Fumio Onishi gähnte, er spürte eine Art Lampenfieber, das sich einstellte, wenn er einsatzbereit war, stand auf, nahm die Tüte, ging langsam die Straße zurück, warf seine Einkäufe in die Mülltonne am nächsten Laternenpfahl. Er atmete einmal durch, zog ein Paar weiße Baumwollhandschuhe aus den Sakkotaschen, streifte sie über, öffnete die Ladentür. Im selben Moment verwandelte sich Unruhe in Klarheit. Eine unscheinbare, mittelalte Frau trat aus dem Hinterzimmer. Sie trug ein künstliches Lächeln vor sich her, das einbrach, als sie ihn sah. Schneller, als sie etwas sagen, geschweige denn rufen konnte, und noch ehe der Schließreflex ihre Augenlider erreicht hatte, traf sie ein Handkantenschlag mit solcher Wucht an der Schläfe, dass die Haut aufplatzte und der Knochen sichtbar wurde. Während sie zur Seite kippte, griff Fumio Onishi mit der Linken ihre Schulter, seine Rechte fasste sie bei der Hüfte, damit sie krachend ins Regal stürzte. In einer einzigen fließenden Bewegung legte er sie bäuchlings auf dem Boden ab. Einen Moment später stand er mit entsicherter Pistole in der Tür zum Büro. (Auszug Seite 103-104)

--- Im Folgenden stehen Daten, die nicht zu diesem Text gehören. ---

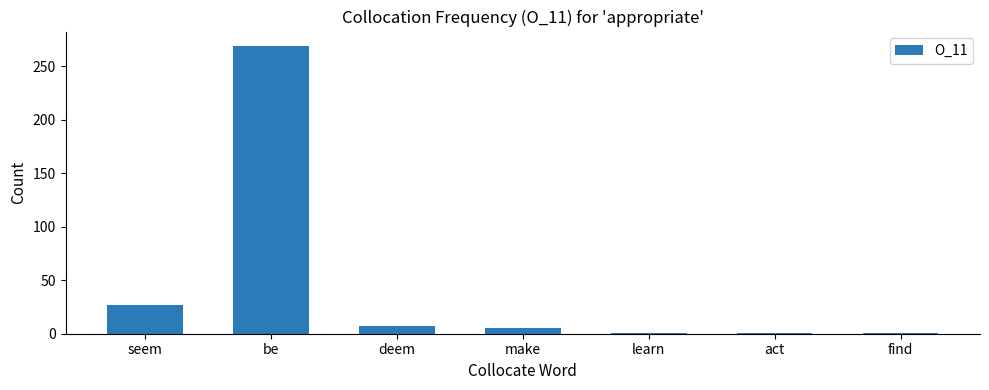

What is the label of the 2nd bar from the right?

act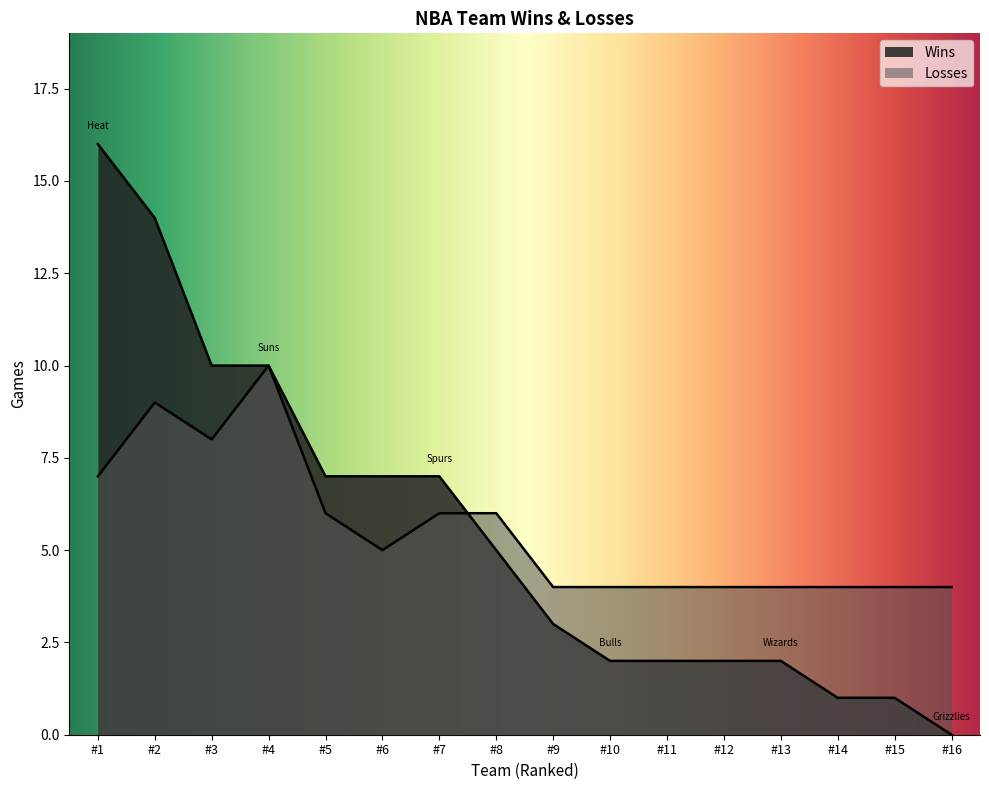

How many lines are shown in the chart?

2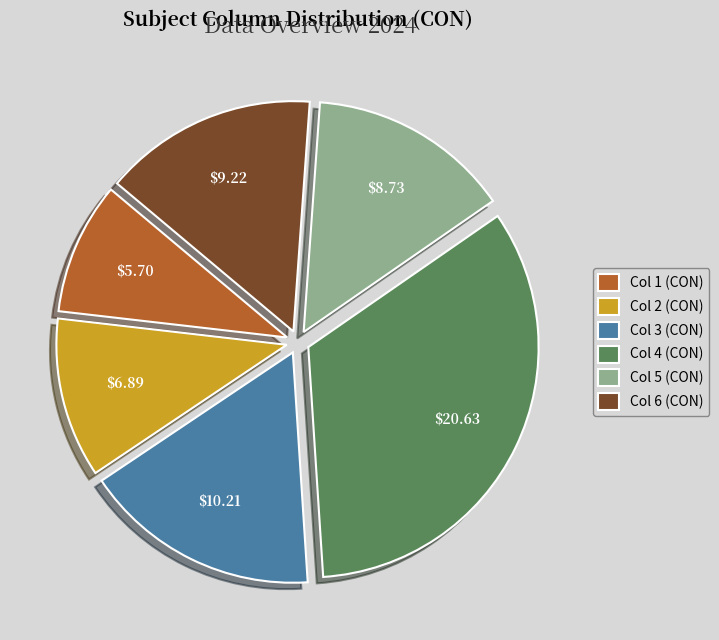

What is the smallest slice in the pie chart?

Col 1 (CON)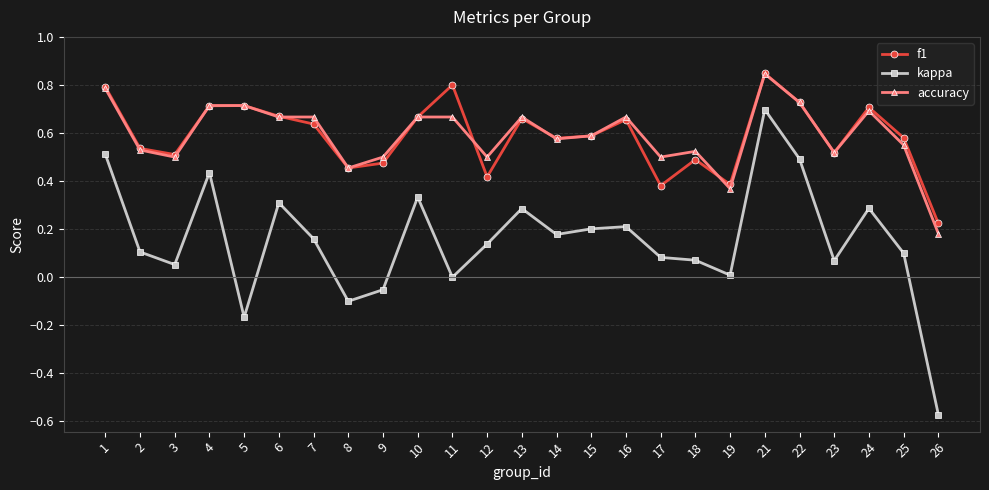

Which series has the widest spread of values?

kappa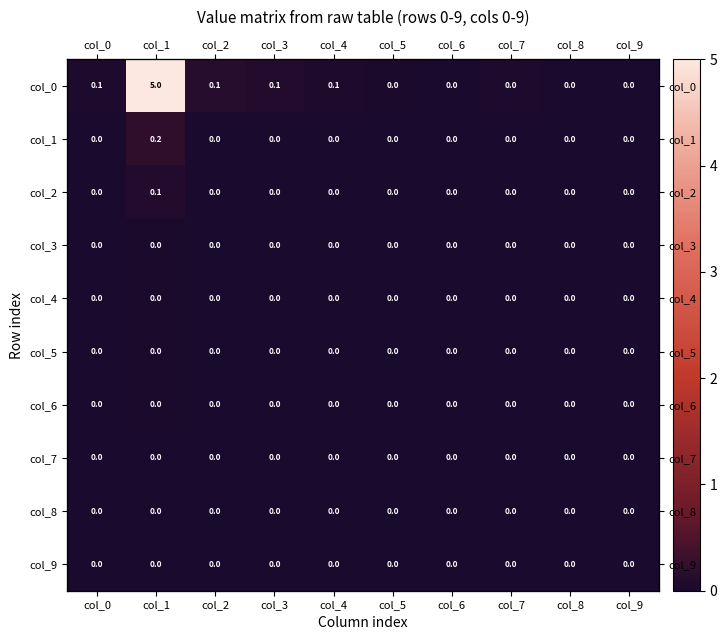

Which has a higher value, col_8 or col_6?

col_8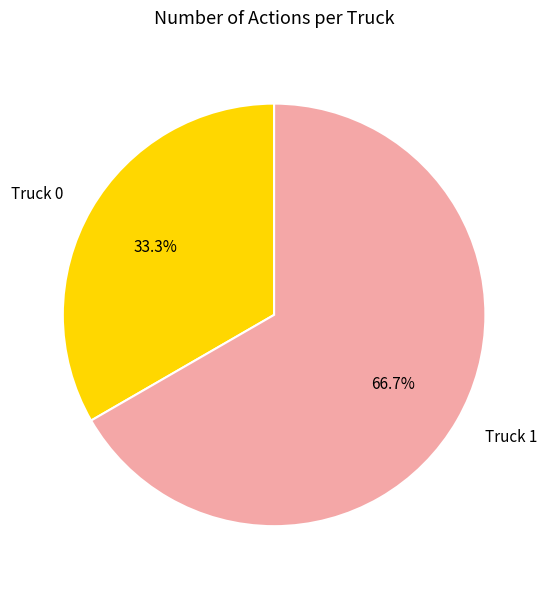

Which category accounts for the majority?

Truck 1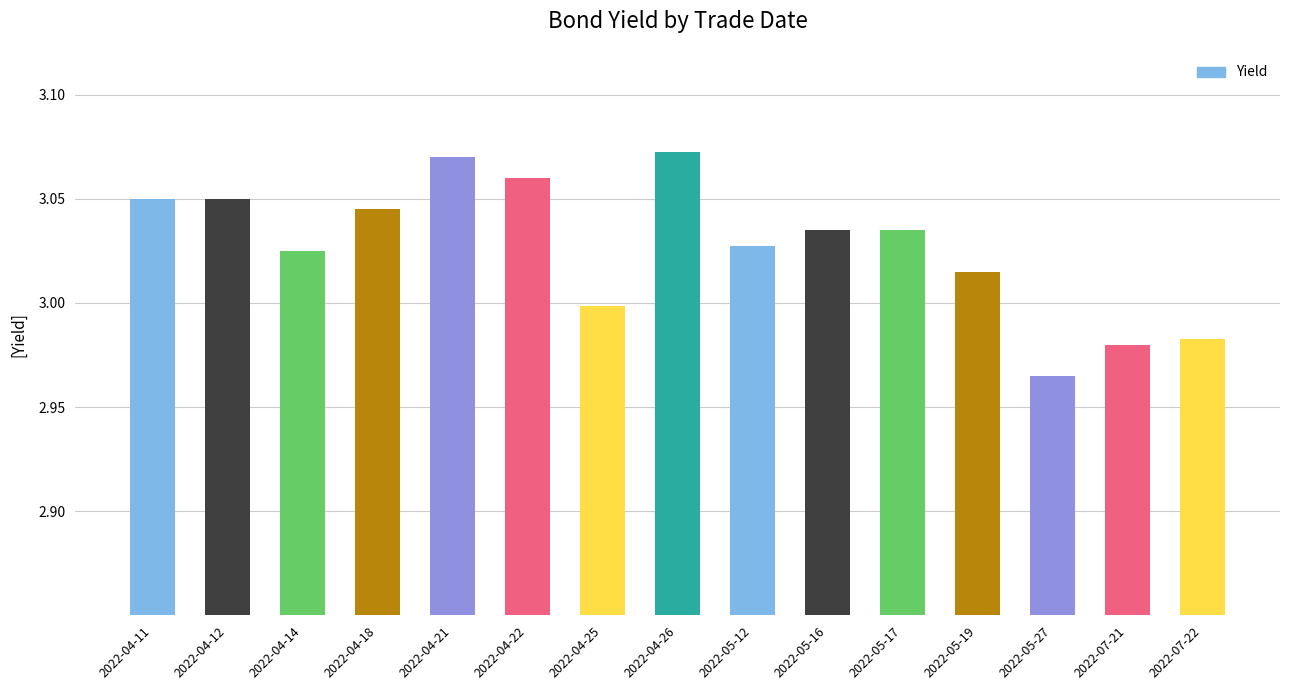

What is the label of the 1st bar from the left?

2022-04-11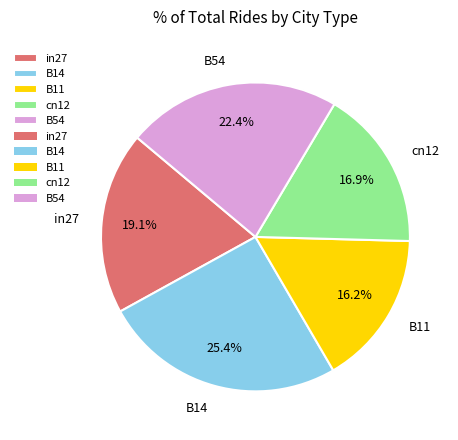

What portion of the pie excludes B54?

77.6%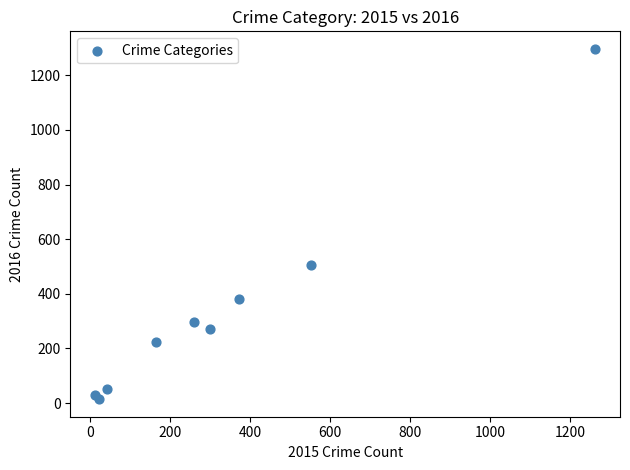

What Y value in the scatter plot is closest to 655?

505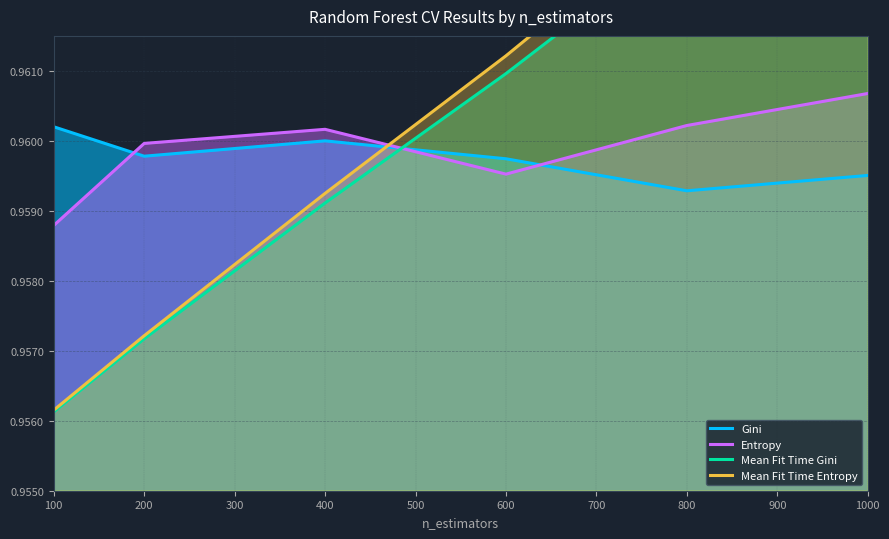

True or false: Gini and Mean Fit Time Gini intersect in this chart.

True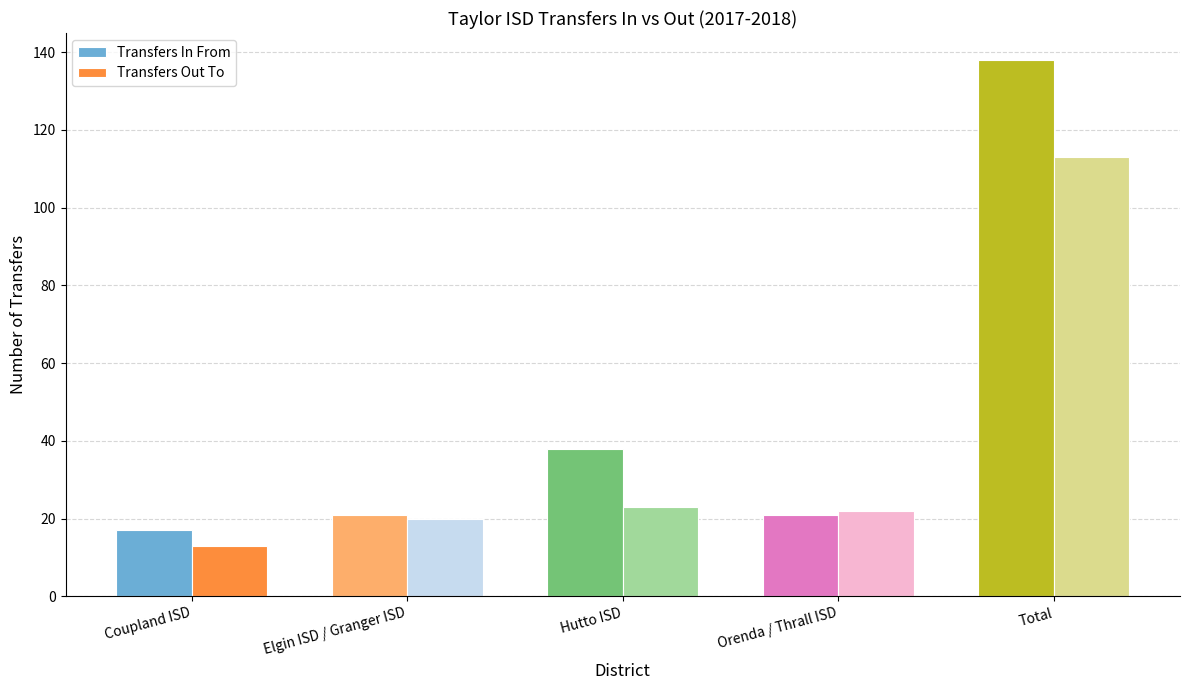

At which label does Transfers In From reach its peak?

Total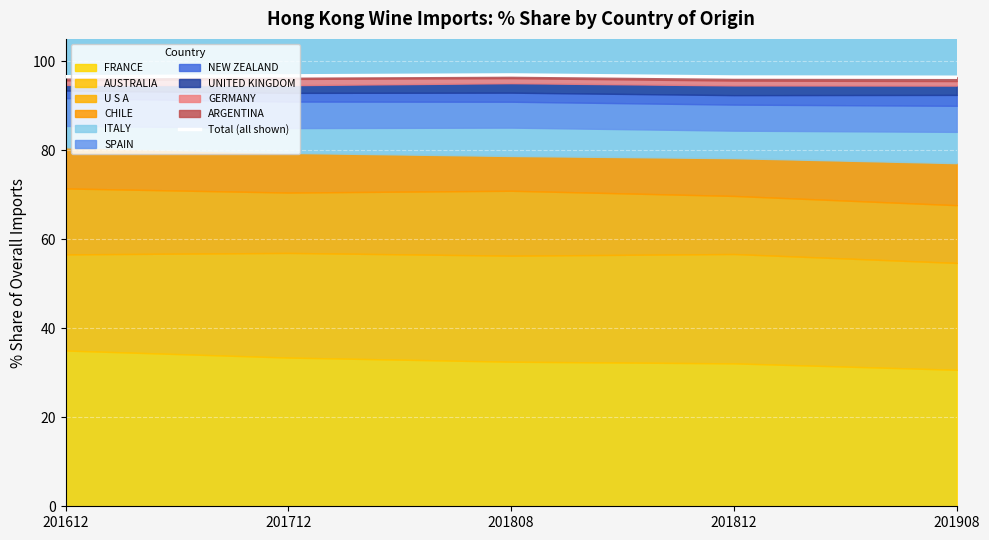

How many interior local peaks (higher than both neighbors) does the data have?

1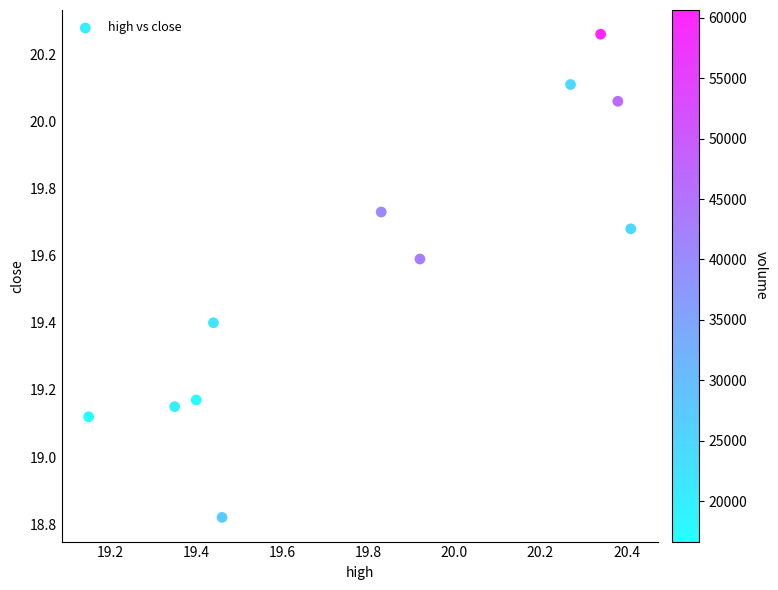

What is the average X value?

19.8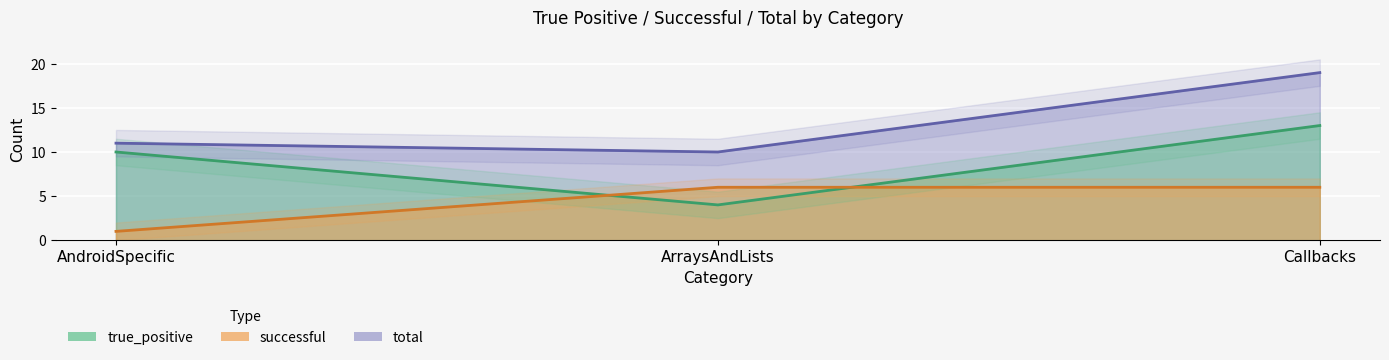

The total series shows 10 at ArraysAndLists. True or false?

True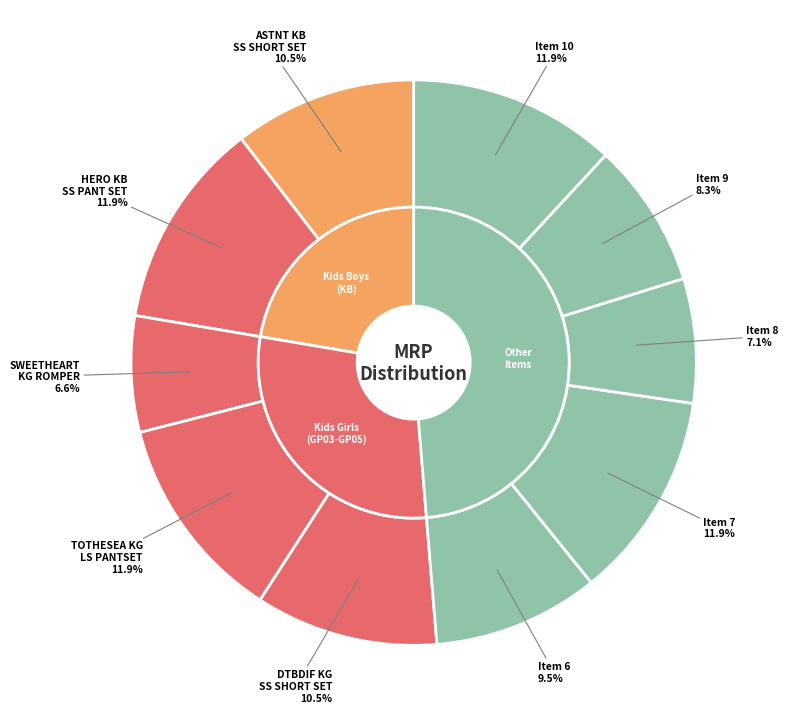

Does Item 7 account for over 50% of the chart?

No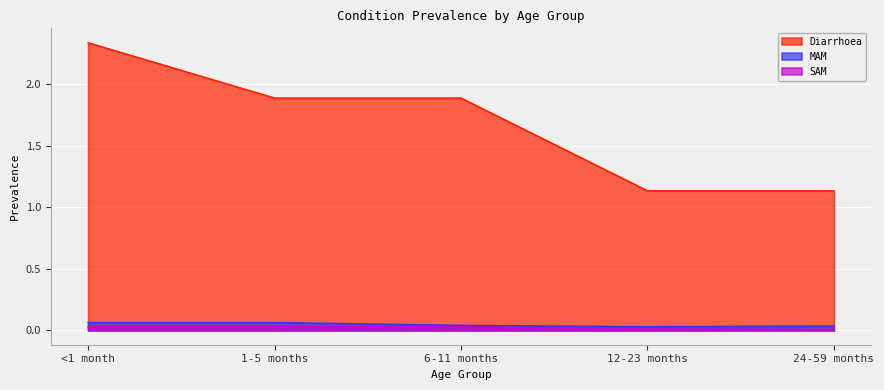

How many lines are shown in the chart?

3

In einem Park im Berliner Osten wird die Leiche des Japaners Yuki O. gefunden. Für die Polizei eine ziemliche Überraschung, denn die Zeit der Revierkämpfe zwischen den asiatischen kriminellen Gruppen in Berlin schien vorbei. Dennoch scheint Yuki O. ein Mitglied der japanischen Yakuza gewesen zu sein und die Spur führt Hauptkommissarin Annegret Bartsch zu der dominierenden vietnamesischen Mafia. Derweil landet mit Fumio Onishi ein weiterer Vertreter der Yakuza in Berlin – mit dem klaren Auftrag Vergeltung zu üben.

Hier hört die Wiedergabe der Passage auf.